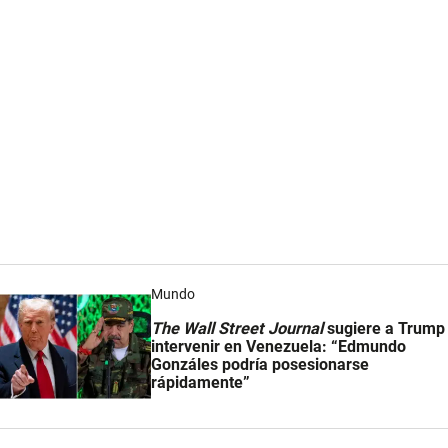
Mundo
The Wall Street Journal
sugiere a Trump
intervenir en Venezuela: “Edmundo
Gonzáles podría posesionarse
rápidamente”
********************
_PROMPT:_ Could you write out, exactly, each line of the data above from the one containing "sugiere a Trump" through the last, including both?

_YOUR RESPONSE:_
sugiere a Trump
intervenir en Venezuela: “Edmundo
Gonzáles podría posesionarse
rápidamente”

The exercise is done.